We spend a lot of time analyzing data about the region’s housing market. We have examined how home prices have recovered since the Great Recession (here) and we recently looked at the growing affordability crisis in metro Atlanta (here). But with the recent release of the latest Home Mortgage Disclosure Act (HMDA) data for 2016, we have yet another way to examine the local housing market. While these data do lag real time updates by about a year, they still provide good insights because we can also see neighborhood-level trends.

HMDA data provide mortgage lending trends, so they combine both home purchasing trends and bank lending trends. This gives us a different twist, because we can see both where people are buying homes and where banks are lending. But, first, let’s look at some national trends.

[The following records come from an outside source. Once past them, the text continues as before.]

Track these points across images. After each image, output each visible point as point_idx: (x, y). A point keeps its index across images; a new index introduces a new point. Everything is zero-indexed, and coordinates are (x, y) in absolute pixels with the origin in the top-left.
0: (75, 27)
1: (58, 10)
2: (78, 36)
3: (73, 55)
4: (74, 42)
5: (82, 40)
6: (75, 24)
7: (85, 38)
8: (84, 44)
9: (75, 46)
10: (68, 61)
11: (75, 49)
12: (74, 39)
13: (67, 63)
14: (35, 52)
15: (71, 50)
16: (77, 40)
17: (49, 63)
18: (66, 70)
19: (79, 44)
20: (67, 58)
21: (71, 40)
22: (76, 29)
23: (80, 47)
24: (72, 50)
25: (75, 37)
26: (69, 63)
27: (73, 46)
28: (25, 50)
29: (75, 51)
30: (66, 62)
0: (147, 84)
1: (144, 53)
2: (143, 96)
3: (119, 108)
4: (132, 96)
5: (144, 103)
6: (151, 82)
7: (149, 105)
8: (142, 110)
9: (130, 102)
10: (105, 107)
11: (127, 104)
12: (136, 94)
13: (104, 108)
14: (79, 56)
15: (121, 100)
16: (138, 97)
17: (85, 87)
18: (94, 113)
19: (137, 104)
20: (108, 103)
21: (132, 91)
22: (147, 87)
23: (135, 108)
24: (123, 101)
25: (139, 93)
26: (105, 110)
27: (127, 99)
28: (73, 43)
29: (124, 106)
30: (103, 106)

As the chart shows below, metro Atlanta ranks third in the total number of loans originated among the largest metro areas, regardless of loan purpose, which include loans for home improvement, home purchase and refinancing loans.

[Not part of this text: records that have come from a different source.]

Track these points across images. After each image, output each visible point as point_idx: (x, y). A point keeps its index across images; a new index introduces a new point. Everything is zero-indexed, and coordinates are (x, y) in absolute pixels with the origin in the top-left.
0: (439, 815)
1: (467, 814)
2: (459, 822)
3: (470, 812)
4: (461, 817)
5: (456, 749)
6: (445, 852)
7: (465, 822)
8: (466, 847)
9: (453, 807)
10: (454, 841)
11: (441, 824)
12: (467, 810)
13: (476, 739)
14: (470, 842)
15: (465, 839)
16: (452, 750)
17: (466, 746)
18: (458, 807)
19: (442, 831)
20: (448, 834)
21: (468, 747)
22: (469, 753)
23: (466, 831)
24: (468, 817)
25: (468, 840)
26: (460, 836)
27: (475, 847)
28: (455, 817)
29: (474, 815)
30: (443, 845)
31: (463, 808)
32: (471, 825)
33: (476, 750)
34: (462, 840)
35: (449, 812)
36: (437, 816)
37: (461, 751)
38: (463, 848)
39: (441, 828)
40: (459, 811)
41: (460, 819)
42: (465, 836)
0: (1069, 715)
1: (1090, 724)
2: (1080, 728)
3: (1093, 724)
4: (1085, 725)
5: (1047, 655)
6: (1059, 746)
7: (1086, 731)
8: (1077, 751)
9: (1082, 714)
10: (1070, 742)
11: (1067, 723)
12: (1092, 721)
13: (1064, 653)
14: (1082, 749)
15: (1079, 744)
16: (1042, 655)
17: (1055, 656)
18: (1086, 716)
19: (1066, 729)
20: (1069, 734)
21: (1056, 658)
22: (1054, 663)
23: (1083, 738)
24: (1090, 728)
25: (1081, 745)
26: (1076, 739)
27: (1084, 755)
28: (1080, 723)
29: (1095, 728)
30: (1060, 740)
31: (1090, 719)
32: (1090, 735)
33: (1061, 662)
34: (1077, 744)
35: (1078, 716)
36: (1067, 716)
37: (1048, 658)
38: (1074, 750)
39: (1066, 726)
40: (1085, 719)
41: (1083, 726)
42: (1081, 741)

But, in metro Atlanta, the majority of loans were for home purchase. In fact, metro Atlanta ranks first among its peers in the number of home purchase loans originated in 2016.

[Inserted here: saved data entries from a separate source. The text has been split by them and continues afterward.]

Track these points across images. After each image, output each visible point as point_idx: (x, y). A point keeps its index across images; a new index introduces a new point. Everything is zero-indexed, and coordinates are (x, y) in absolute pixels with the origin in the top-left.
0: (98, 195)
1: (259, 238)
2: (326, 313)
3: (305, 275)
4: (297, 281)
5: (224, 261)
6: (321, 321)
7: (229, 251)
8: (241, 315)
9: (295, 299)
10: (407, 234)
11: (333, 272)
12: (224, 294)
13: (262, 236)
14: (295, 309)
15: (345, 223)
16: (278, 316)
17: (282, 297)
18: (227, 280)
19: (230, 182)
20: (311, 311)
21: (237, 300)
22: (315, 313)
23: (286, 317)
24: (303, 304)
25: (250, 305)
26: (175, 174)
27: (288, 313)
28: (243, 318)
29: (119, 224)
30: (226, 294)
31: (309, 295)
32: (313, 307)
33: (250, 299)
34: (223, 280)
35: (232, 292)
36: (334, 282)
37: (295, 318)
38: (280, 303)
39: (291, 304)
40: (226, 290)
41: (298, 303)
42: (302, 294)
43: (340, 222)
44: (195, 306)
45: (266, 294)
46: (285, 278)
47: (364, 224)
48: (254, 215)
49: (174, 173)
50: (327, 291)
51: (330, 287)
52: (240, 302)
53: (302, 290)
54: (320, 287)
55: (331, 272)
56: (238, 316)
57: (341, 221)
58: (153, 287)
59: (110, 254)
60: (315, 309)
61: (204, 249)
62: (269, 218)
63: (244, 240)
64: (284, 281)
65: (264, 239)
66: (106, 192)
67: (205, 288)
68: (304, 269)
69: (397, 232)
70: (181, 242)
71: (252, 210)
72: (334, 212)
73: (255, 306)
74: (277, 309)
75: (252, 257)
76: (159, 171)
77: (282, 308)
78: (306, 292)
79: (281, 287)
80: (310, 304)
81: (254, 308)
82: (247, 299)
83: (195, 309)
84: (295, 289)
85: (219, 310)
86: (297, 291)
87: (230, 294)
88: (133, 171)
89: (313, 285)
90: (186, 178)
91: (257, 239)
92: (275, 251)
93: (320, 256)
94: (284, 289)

And, finally, we also see that metro Atlanta also had the largest change in the number of home purchase loans originated between 2015 and 2016. See Chart 3 below.

 

So, overall, metro Atlanta’s housing market is among the healthiest in the nation when looking at loan volumes for home purchases. But like so many phenomena in the region, the distribution of loan originations is uneven throughout. The maps below show this (click through them). The heaviest concentrations of loan originations for home purchases, per square mile, are located in the northern parts of the region. The greatest changes in loan originations for home purchases since 2012, too, are located in the northern parts of the region. Interestingly, when looking at the single-year (2015-2016), the change is more evenly dispersed, but still has a mostly northern bias. Of course, one year does not a trend make, so we’ll need to continue monitoring mortgage lending trends in the coming years.